The Informer

Uncertainty over UK Government policy has resulted in Britain slipping down a global “energy trilemma” league table.

The rankings produced by the World Energy Council measure how well countries are facing the triple challenge of securing affordable lower carbon energy.
The UK’s ranking has been downgraded from AAA to AAB after the cost of energy rose when compared to other developed nations.

Britain also remains on a “negative watchlist” because the report’s authors do not believe that “the effects of ageing power plant infrastructure are not yet reflected in the data”.

‘Significant challenges’

The report warned that the UK faces “significant challenges” in securing its energy supply.

“Domestic production of fossil fuels has steadily declined, nuclear power plants are being run down, and many coal plants will be forced to close due to changes in European legislation,” the study found.

“Furthermore, ageing infrastructure and the tightening of reserve capacity margins, called for extraordinary measures by the national grid operator, including tenders, to ensure supply during the winter 2014-2015. The UK's energy security performance does not yet reflect these constraints and is expected to decrease in future rankings.

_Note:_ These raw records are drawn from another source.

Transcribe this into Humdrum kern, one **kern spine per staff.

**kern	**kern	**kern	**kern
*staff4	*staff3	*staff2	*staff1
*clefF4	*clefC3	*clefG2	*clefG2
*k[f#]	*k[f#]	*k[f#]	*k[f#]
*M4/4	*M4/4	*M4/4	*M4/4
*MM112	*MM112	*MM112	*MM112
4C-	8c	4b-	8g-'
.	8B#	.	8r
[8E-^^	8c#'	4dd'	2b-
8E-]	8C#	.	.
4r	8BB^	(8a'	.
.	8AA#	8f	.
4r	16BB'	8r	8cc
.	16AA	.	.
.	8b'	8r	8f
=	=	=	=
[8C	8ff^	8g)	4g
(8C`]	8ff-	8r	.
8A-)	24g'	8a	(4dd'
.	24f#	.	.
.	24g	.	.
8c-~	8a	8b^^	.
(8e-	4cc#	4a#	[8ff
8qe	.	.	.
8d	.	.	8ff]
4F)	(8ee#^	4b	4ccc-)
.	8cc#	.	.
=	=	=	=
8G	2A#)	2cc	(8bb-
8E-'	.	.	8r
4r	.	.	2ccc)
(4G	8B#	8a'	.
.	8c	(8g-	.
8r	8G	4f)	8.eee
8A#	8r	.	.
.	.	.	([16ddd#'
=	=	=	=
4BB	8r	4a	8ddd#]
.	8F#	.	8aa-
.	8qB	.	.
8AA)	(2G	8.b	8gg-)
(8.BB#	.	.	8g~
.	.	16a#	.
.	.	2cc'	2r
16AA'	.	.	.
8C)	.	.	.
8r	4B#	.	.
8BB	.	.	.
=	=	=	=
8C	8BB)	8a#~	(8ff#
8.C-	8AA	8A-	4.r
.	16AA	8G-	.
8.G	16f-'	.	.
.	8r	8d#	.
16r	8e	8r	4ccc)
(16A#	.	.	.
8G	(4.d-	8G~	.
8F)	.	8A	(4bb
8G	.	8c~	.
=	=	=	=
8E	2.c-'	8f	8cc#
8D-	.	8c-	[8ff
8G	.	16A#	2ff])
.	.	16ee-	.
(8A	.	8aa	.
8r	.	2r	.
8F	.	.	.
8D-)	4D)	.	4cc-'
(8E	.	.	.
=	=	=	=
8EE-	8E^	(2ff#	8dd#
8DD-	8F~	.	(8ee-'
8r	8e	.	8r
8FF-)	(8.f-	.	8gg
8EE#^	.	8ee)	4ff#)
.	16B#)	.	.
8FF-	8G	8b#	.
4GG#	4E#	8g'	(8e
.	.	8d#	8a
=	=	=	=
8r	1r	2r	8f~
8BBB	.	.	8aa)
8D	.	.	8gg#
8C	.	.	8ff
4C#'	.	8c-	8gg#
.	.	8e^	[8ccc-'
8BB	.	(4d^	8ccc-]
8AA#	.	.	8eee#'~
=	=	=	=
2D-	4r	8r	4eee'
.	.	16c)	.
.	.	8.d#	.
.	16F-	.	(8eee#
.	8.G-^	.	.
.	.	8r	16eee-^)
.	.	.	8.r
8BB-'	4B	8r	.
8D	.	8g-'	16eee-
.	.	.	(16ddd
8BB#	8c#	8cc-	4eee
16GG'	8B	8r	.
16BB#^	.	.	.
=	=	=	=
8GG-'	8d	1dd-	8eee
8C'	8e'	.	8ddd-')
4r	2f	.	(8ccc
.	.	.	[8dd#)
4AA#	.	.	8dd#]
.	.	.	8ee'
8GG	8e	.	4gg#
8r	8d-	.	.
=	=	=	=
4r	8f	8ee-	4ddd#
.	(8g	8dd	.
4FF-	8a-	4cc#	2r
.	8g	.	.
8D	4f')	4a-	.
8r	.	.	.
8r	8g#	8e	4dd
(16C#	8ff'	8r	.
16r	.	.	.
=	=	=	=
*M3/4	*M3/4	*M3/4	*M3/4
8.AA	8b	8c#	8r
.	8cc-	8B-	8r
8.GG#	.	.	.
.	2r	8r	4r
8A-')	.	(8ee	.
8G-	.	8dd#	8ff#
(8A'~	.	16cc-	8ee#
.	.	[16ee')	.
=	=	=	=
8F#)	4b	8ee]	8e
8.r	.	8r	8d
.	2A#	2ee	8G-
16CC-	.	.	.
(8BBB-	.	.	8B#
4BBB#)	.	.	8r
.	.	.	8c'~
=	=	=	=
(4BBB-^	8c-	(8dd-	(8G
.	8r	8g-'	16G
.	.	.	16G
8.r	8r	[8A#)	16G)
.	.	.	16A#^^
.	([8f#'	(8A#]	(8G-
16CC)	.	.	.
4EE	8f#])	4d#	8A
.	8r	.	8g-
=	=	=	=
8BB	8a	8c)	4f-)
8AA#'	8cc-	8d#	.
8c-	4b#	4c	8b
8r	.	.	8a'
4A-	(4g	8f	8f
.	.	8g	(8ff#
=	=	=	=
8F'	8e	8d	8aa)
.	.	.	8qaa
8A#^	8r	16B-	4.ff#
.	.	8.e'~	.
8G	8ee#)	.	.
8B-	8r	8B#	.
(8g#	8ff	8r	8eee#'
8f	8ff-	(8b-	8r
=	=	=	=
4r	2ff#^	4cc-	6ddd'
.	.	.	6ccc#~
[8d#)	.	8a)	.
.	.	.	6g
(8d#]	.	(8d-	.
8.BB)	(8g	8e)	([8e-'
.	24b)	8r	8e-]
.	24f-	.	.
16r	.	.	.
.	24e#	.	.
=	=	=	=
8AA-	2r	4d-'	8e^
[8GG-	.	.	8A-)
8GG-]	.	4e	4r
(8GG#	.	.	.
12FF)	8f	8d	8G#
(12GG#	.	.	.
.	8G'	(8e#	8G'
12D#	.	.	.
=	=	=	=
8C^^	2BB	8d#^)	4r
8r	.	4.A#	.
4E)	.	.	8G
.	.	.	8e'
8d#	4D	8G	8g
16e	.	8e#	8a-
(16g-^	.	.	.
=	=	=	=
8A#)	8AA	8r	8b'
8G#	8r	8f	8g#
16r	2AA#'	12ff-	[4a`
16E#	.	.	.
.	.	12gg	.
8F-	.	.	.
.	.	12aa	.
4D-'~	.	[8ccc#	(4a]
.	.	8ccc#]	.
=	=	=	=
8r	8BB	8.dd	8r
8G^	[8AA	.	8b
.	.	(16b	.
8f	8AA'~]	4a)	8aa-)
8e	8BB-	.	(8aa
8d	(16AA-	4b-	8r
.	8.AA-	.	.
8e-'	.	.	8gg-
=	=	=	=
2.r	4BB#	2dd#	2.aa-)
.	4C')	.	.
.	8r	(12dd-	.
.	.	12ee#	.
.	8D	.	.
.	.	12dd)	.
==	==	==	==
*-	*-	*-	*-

“Moreover, the unexpected removal of feed-in tariffs for wind and solar may hinder investments in these sectors, impacting the country's goal to further diversity of its energy supply and improve its environmental sustainability.”

DECC defends UK’s record

Joan MacNaughton, Executive Chairwoman of the World Energy Trilemma study, said: “If the UK is to remain ahead of the pack and regain its triple A rating, the Government must give more predictability to investors in the way the electricity market reforms are progressed.”

A spokesman for the Department of Energy & Climate Change defended the UK’s record.

He said: “We’ve made record investments in renewables and are committed to lower-carbon secure energy, such as nuclear and shale gas, which will help keep the lights on for future generations.”